El diccionario dice que confort es una palabra tomada del idioma francés que significa comodidad, bienestar. Sentirse seguros y confiados. Estar donde se encuentra el placer. La persona que no se atreve a divorciarse no tiene ninguna de esas características. Igual el trabajador ni la mujer sin hijos.

Por lo tanto, deberíamos dejar de emplear ese término, pues parece hasta un poco irónico y utilizado para burlarse del temor de la persona que no es capaz de iniciar el proceso de cambio, aunque se encuentra ya en una mala situación. Además, este término tampoco valdría para aquellos que sí estaban en unas circunstancias favorables, perdiéndolas contra su voluntad, y que sufren por el cambio que están “padeciendo”.

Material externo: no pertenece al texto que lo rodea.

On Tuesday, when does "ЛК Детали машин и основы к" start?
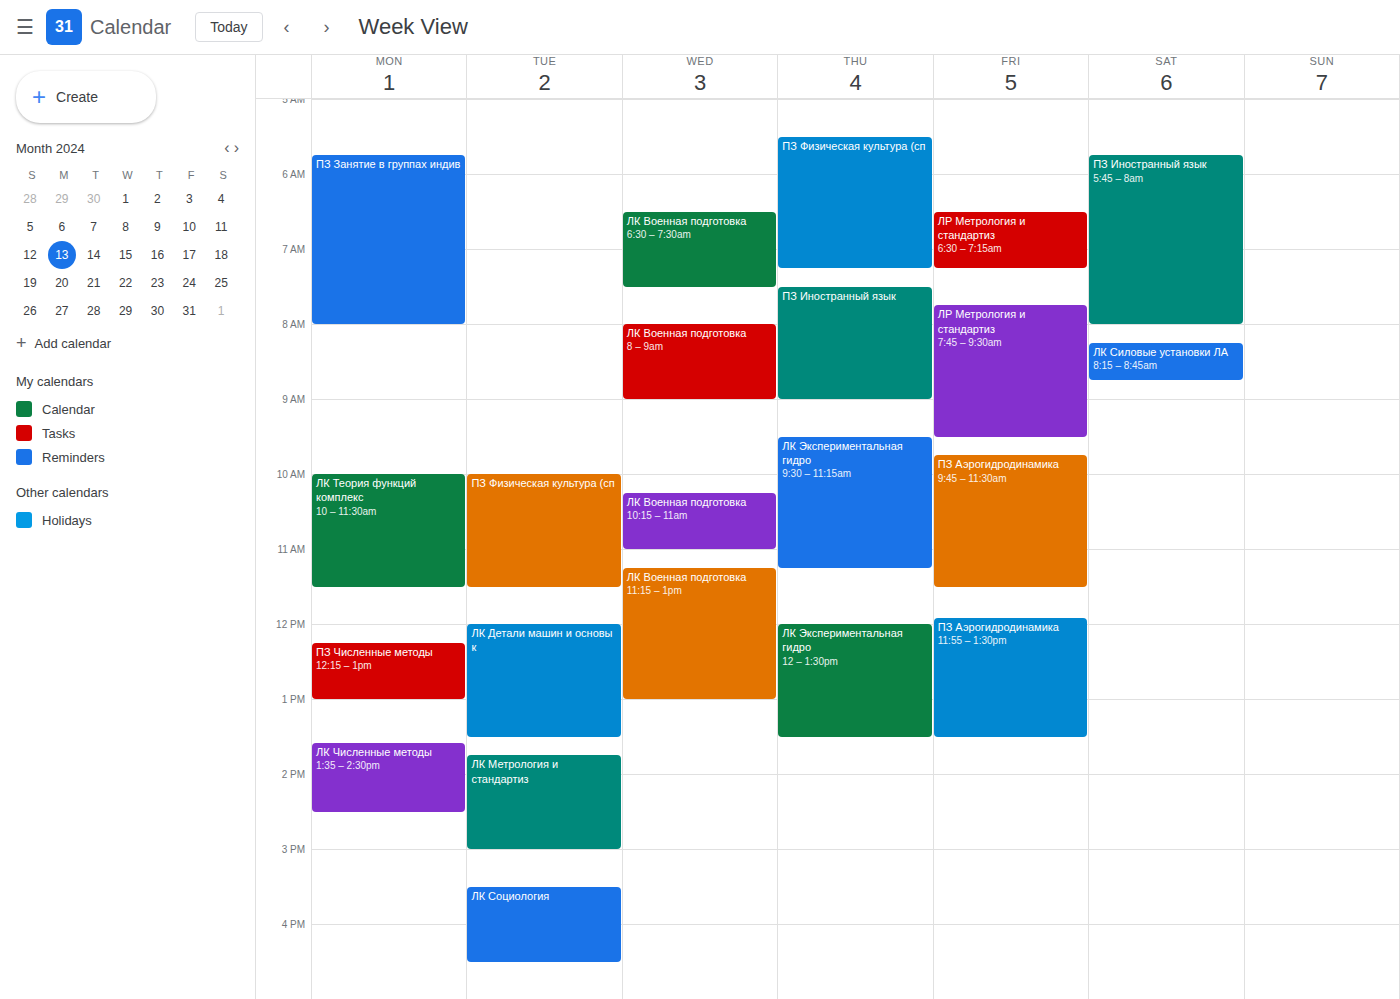
12:00 PM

Lo incómodo y complicado entonces no es pasar de una situación a otra (una buena a una mala o una mala a otra peor). Pareciera ser que el dolor proviene del miedo de enfrentarnos a nosotros mismos: a no saber cómo vivir sin la persona que se ha ido, a la incertidumbre de conseguir o no un nuevo empleo, a cómo será la nueva vida después del divorcio y cómo lo llevarán los afectados, si el nuevo empresario triunfará o no con sus planes, si la madre podrá criar a su hijo.

En ninguno de los casos, las personas que experimentan el cambio como un padecimiento tienen la confianza de que todo saldrá bien, que en ese futuro al que ahora le temen, las cosas volverán a ocupar un lugar y sentirán una sensación de tranquilidad, comodidad y satisfacción. Tampoco pueden aceptar que estar a punto de caer (sin haber golpeado el suelo, pero tampoco permaneciendo seguros arriba) los puede tener viviendo permanentemente en una situación complicada y desagradable, lo cual es mucho peor. Y mucho menos, seguir sufriendo y rechazando un cambio que ya ocurrió, como en el caso de quienes experimentaron el cambio de manera exterior a ellos (la muerte del familiar o el que vivió la catástrofe).

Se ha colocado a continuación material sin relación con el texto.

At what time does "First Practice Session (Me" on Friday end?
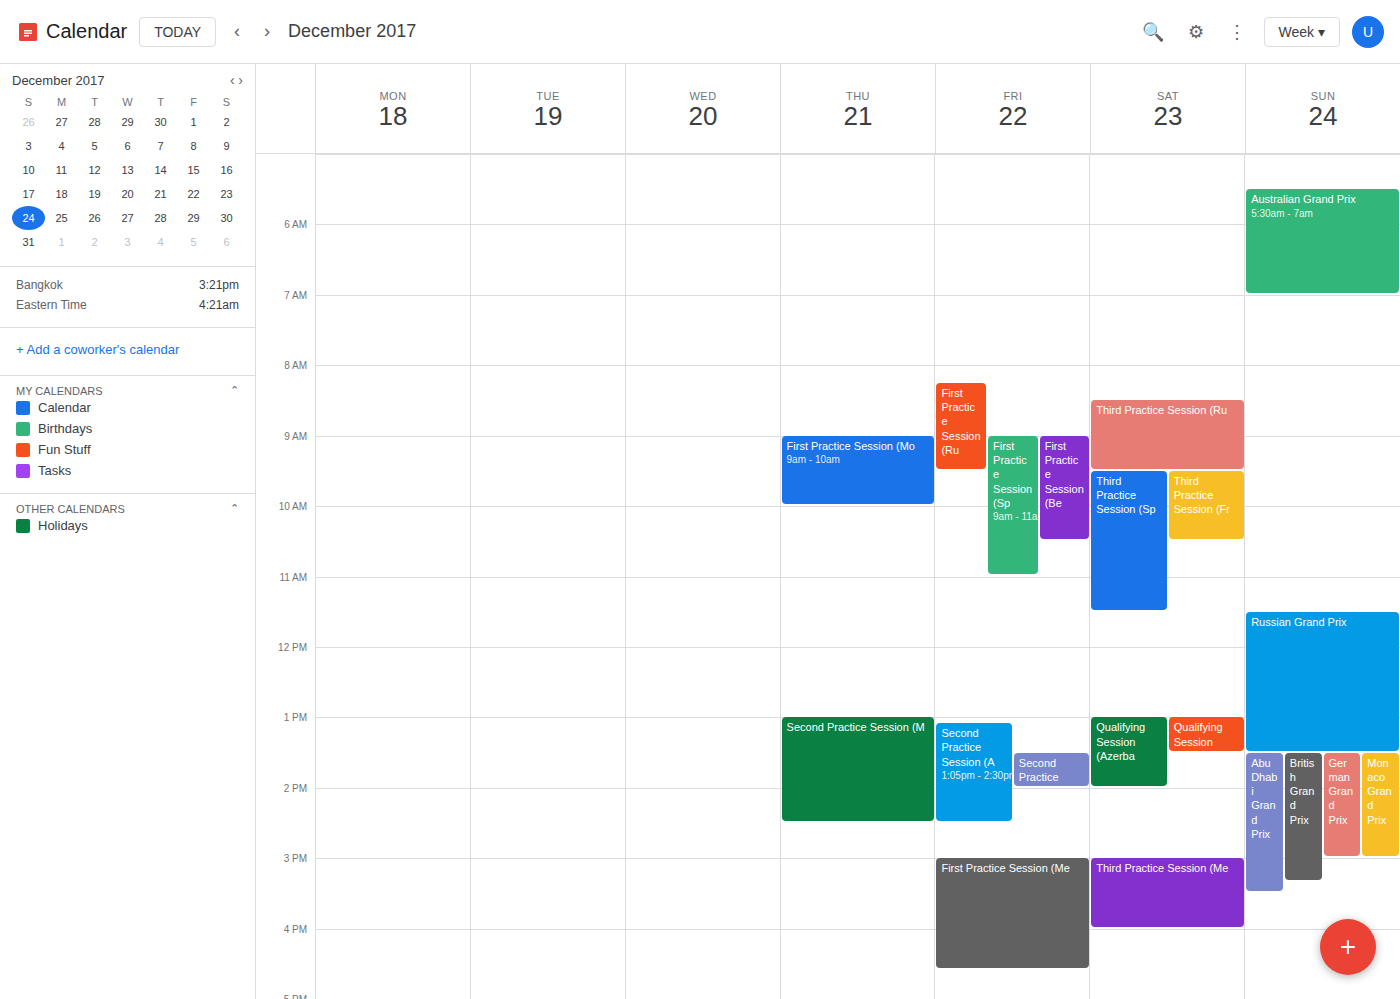
4:35 PM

En todos los ejemplos se puede entender que quedarse en el padecimiento por el cambio (por querer evitarlo o por rechazarlo), sin hacer nada para salir de esa situación, es todavía más grave y trae costos negativos para la persona: quien no se divorcie será infeliz muchos años (o caerá peligrosamente en una espiral de violencia). El que no busque otro empleo estará viviendo casi tan mal como el desempleado, pero sin la oportunidad de evolucionar. La persona que sufre una pérdida no puede ver que tal vez una vida amable lo está esperando en el futuro. La mujer que no se atreve a tener un hijo por las dificultades no piensa que a pesar de ellas puede criar a un ser humano que llegará a tener una buena vida, incluso mejor que la suya.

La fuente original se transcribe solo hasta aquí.